PAWLP’s Summer Institute: A Fresh Look By Janice Ewing
This year, our Summer Institute has a new configuration. We met on four Saturdays during May and June for virtual sessions and will meet for two weeks face-to-face later in July. Pauline Schmidt and Jen Greene are the co-facilitators, and I have a coaching role, supporting participants as they design their projects.
The Institute started with an activity in which the three of us, along with the other participants, introduced ourselves via a slide show, using pictures and text to share aspects of our professional and personal lives. We also used Jamboard to share other aspects of our background experiences, consuming issues, and wonderings about the Institute itself.
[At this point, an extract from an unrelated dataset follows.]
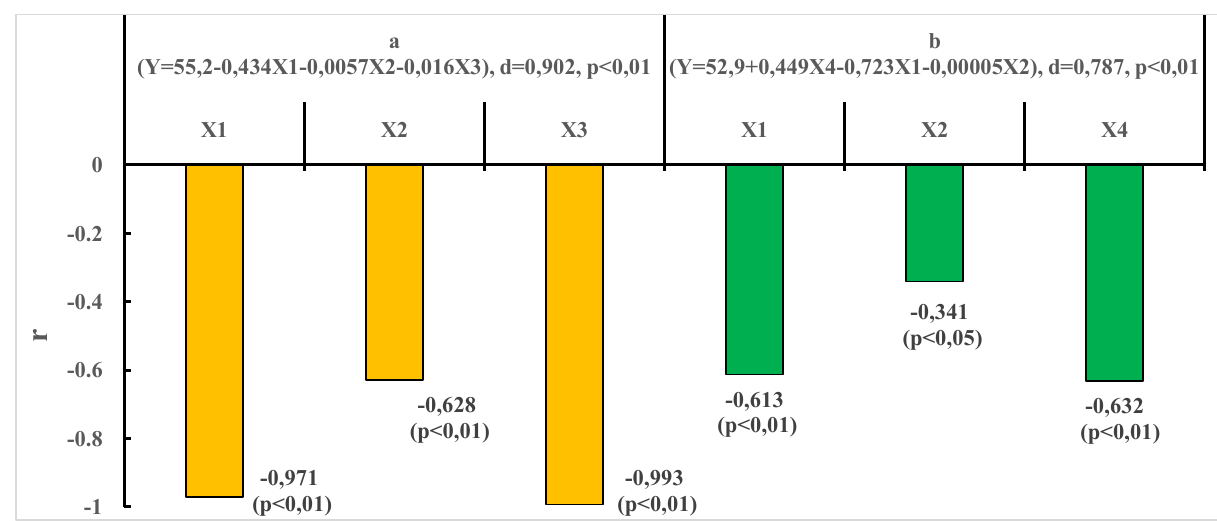
Fig.1. Coefficients of correlations and regression models reflecting association between accuracy of target shooting and posture somatic parameters, recorded during ready position (a) and just before the shot (b): r – coefficients of correlation; Y – result of shooting, points; X1 – tremor amplitude, mm; X2 – EMG of DM, mkV; X3 – EMG of BRM, mkV; X4 – amplitude of sagittal stabilogram,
These experiences furthered community-building as well as planting seeds for narrative topics. Participants wrote their narratives during May and June, outside of class time, but there were opportunities for reflection and feedback within the sessions. For example, in response to PAWLP TC Abigail Turley’s presentation about sentence fluency, writers identified short lines that stood out in their pieces, exchanged them with a partner, and then wrote pantoums with each other’s lines. This process provided feedback to each writer as to how their partner interpreted the focus of their piece, highlighted by the inherent repetition of the pantoum format. In another small group feedback session, participants exchanged comments and questions via a “Warm and Cool Feedback” protocol, in which partners offered specific comments about what was working in the piece, and well as “what-if questions” for the writer to consider.

The virtual sessions were also enriched by presentations from TC Melissa Keer, about writers’ notebooks, and from Matthew Kruger-Ross, a recent TC and Pauline’s podcasting partner, who shared authentic strategies to enhance speaking and listening in the classroom and beyond.
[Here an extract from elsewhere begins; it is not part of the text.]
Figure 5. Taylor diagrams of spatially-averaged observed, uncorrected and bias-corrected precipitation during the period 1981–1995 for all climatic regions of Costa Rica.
By the end of the four sessions, participants had decided on topics for their teaching demonstrations and had joined coaching groups based on related topics. In the time period between the last virtual session and the beginning of the face-to-face portion, participants are designing their demos and multigenre projects in collaboration with their groups and coaches. Those meetings are taking place in whatever format and on whatever schedule meets the needs of the group.
When we meet face-to-face, the first week will provide workshop time for the demos as well as multigenre and other projects, additional demo presentations from other PAWLP T.C.’s, and a variety of other reading, writing, and sharing experiences. The second week will include presentations of the new demos and book talks, and will culminate in a writing marathon in the West Chester area. Following the two-week session, participants will have additional time on their own to work on other reflections, including a “Letter to Self,” and we’ll meet again at the Institute Celebration in September.
What will our Summer Institute look like in the future? This is a question that we’ll be exploring this year. In the fall, with feedback from our participants, our observations as facilitators and coach, and input from our larger PAWLP community, we’ll reflect on the outcomes of this year’s format, and look ahead to possible configurations for next year. There is much to consider – the needs and interests of potential SI participants, the essential elements of the program, the variety of options for using time and space, and the readiness to make adjustments as needed.
In many ways, the pandemic has strengthened our concepts of flexibility and paring down to what is most essential. For our Summer Institute, that includes immersion in writing and reading experiences that promote growth as writers and teachers of writing; building a community that honors all voices; creating conditions that encourage risk-taking and ventures into new topics, formats, and ways of collaborating. What would you add to this list? What does your Summer Institute look like this year? What has changed and what has remained the same?
Janice Ewing is a 2004 Fellow of the Pennsylvania Writing and Literature Project and a current member of the advisory board. Her interests include teacher inquiry, collaboration, and mentoring. She and Dr. Mary Buckelew, are the authors of Action Research for English Language Arts Teachers: Invitation to Inquiry (Routledge, 2019).